(Task to complete):
Reproduce verbatim the lines below, from the line containing "Source Extractor 2.28.2" through the line containing "Image 1201 x", with both of those lines included.

(Input data):
----------------

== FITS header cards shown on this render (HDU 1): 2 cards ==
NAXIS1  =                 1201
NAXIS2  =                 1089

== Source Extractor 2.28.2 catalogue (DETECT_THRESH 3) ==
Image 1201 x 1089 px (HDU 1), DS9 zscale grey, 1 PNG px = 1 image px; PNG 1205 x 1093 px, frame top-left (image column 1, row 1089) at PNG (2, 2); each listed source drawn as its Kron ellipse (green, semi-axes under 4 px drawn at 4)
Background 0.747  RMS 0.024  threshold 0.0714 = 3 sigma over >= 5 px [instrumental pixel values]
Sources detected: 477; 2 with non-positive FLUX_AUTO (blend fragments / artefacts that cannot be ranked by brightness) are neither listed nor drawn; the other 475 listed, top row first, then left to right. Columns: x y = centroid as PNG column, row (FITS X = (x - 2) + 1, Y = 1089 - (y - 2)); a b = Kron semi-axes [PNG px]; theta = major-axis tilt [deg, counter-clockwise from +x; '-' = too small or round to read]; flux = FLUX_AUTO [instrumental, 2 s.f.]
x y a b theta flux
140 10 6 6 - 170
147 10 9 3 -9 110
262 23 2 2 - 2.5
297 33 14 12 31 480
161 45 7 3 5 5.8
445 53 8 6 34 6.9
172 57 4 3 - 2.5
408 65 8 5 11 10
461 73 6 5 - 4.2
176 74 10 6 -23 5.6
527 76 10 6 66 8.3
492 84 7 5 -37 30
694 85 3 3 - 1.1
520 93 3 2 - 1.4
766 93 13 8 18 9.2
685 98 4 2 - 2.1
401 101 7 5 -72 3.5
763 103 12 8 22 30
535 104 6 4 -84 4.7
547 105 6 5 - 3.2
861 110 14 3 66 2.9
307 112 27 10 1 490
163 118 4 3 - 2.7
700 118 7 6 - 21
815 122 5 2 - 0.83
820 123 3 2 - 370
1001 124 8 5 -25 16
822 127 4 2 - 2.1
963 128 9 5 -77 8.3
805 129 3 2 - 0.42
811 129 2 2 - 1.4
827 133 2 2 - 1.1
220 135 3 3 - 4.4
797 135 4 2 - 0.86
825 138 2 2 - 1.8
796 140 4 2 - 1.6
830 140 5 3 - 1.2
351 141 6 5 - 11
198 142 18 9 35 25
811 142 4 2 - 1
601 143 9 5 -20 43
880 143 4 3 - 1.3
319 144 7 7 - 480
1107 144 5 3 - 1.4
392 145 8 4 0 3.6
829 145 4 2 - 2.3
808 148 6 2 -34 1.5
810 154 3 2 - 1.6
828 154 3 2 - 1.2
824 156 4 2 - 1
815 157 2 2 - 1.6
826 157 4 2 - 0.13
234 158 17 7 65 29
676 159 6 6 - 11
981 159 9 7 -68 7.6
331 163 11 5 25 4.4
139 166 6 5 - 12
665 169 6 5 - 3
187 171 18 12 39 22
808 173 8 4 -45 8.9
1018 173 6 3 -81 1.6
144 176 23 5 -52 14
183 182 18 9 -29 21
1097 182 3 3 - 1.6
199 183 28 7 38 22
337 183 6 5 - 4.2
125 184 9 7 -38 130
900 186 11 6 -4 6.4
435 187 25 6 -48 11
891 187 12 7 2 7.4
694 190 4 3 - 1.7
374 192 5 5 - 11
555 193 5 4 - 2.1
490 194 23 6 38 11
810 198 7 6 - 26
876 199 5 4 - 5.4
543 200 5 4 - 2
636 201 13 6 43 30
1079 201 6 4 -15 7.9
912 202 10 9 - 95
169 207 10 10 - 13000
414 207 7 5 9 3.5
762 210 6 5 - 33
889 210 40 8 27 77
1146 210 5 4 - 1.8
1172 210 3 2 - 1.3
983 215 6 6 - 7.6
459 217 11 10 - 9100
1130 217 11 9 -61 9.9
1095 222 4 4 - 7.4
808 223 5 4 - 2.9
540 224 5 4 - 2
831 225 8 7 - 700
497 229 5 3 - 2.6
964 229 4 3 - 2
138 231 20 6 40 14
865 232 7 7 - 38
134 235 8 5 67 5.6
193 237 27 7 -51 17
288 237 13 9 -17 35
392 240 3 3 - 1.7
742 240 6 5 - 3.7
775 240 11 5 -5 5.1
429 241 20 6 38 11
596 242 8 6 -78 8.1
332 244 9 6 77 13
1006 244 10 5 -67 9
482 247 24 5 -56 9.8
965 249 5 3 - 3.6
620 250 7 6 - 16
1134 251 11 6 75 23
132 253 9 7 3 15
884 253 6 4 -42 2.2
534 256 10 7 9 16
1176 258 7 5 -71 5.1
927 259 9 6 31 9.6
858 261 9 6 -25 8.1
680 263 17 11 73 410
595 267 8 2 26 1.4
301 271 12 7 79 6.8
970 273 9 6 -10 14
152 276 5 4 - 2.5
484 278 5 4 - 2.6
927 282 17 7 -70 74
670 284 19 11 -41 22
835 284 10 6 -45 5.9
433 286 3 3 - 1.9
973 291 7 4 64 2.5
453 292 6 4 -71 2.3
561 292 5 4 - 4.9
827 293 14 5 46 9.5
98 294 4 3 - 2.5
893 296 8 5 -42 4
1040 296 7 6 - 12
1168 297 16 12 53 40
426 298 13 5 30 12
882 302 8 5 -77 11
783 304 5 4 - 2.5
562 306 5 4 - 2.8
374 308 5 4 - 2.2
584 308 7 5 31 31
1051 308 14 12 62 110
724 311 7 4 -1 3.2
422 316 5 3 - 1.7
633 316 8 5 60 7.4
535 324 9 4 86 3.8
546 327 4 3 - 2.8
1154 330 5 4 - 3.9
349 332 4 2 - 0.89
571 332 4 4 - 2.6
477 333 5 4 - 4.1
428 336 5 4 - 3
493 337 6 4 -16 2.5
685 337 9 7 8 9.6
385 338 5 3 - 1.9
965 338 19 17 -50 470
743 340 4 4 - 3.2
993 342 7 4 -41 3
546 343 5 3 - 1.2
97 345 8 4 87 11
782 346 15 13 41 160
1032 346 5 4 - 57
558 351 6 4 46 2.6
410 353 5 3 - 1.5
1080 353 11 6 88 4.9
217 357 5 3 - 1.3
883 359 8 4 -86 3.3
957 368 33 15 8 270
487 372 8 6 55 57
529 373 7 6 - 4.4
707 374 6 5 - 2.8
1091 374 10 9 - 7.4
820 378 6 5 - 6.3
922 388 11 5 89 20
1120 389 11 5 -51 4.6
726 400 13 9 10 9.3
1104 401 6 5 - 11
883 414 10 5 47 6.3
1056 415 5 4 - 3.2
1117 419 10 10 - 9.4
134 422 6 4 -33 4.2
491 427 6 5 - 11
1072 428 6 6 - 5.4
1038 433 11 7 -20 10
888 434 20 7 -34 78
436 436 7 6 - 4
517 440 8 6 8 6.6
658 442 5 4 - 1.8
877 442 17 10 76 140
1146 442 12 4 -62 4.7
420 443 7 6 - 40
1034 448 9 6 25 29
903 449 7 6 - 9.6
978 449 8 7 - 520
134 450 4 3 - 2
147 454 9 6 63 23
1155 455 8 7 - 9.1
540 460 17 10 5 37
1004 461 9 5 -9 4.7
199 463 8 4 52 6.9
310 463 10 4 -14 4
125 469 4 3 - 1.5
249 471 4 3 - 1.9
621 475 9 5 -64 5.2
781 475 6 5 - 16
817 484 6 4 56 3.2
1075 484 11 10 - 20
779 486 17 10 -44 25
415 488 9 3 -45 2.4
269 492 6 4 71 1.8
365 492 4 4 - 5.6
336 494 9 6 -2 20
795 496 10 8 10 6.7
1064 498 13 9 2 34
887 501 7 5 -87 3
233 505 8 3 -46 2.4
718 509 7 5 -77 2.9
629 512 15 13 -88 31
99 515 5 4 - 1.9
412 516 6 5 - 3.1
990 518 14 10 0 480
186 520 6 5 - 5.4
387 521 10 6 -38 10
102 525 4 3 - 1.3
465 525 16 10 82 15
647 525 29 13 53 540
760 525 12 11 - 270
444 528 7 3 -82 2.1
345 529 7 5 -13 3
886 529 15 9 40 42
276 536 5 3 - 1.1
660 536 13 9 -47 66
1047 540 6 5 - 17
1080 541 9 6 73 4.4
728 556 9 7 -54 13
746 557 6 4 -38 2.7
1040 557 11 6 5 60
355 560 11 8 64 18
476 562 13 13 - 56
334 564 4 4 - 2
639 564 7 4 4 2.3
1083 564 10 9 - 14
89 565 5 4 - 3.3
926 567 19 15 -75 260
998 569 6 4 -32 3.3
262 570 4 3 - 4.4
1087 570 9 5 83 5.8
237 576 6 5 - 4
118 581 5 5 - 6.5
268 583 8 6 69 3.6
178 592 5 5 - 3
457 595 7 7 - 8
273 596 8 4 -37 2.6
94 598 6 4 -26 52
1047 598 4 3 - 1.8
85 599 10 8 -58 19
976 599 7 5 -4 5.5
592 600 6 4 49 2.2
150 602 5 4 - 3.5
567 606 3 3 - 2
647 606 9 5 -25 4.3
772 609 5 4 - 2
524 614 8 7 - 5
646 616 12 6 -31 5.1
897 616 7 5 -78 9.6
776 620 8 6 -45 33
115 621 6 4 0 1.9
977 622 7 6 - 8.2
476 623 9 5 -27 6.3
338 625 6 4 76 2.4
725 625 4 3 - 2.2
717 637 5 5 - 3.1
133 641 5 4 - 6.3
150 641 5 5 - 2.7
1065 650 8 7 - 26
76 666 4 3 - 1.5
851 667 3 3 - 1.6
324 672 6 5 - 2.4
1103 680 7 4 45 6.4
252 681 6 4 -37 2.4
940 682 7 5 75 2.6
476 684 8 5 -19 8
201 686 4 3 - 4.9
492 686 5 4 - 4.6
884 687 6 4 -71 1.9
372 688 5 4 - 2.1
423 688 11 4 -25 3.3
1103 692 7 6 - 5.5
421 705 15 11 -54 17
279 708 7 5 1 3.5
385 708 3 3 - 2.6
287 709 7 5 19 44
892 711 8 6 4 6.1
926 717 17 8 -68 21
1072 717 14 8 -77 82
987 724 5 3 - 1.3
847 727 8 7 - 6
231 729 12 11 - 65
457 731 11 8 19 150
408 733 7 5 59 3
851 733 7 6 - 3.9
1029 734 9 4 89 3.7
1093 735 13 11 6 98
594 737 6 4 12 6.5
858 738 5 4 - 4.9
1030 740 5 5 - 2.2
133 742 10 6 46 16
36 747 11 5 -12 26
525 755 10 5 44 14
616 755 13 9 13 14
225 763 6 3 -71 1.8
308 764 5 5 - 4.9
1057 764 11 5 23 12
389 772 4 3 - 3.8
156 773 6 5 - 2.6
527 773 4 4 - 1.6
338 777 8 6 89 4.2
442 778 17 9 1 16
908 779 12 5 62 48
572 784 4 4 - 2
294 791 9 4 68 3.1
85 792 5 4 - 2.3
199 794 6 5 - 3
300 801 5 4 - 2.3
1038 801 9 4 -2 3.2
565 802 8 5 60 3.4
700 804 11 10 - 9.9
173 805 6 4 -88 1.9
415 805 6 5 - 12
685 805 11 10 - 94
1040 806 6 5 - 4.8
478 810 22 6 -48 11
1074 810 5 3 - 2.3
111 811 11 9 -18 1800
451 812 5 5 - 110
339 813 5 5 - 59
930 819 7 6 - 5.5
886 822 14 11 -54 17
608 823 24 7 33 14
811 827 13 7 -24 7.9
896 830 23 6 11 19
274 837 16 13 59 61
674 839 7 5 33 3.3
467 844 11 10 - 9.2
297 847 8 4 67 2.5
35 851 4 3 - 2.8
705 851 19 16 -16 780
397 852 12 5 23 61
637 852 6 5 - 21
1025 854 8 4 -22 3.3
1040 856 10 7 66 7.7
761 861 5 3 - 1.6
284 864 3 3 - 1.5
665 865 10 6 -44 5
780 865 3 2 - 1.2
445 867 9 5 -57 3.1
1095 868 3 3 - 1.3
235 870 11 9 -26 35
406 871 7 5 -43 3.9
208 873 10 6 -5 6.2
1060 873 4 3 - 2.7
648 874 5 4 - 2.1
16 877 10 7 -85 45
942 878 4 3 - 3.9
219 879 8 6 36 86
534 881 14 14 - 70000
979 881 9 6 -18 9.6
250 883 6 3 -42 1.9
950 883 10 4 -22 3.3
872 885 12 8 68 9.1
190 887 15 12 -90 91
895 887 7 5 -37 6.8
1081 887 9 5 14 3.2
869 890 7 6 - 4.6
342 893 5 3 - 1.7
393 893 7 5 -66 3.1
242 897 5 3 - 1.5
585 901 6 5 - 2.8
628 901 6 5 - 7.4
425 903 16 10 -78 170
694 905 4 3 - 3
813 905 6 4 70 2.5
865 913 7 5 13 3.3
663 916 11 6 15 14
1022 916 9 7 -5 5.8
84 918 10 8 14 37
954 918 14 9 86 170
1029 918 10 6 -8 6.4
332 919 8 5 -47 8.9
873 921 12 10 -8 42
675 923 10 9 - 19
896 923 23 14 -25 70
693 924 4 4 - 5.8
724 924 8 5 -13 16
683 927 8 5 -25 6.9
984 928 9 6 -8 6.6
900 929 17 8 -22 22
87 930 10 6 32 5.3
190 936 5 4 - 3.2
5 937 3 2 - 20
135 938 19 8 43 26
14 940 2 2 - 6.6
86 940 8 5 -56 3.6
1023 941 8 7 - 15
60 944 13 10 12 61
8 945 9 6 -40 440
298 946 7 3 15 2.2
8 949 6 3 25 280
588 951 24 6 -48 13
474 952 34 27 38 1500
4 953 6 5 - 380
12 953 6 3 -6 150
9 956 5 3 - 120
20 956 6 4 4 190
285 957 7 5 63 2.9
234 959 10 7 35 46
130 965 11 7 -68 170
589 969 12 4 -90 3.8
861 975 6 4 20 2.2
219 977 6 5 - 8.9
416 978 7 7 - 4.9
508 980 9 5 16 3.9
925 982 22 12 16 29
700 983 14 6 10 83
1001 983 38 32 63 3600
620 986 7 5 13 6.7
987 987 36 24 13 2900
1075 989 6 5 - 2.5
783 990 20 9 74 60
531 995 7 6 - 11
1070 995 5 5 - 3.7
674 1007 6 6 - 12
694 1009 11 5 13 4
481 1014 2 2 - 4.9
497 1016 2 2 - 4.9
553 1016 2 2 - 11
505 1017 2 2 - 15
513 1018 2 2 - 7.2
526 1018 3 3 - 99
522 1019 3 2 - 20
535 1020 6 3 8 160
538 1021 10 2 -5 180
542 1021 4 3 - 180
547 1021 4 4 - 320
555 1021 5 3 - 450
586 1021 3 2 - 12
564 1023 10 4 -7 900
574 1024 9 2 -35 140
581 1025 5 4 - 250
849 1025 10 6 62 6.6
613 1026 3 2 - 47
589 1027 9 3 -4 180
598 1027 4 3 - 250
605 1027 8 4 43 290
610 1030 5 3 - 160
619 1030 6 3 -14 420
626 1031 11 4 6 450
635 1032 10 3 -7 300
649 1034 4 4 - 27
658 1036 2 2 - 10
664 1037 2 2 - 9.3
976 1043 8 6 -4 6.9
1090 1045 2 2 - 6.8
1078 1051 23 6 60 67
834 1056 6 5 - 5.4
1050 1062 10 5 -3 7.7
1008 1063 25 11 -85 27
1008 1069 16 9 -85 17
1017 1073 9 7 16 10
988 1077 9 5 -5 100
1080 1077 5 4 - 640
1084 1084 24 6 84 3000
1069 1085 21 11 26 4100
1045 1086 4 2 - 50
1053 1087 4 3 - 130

----------------

(Correct answer):
== Source Extractor 2.28.2 catalogue (DETECT_THRESH 3) ==
Image 1201 x 1089 px (HDU 1), DS9 zscale grey, 1 PNG px = 1 image px; PNG 1205 x 1093 px, frame top-left (image column 1, row 1089) at PNG (2, 2); each listed source drawn as its Kron ellipse (green, semi-axes under 4 px drawn at 4)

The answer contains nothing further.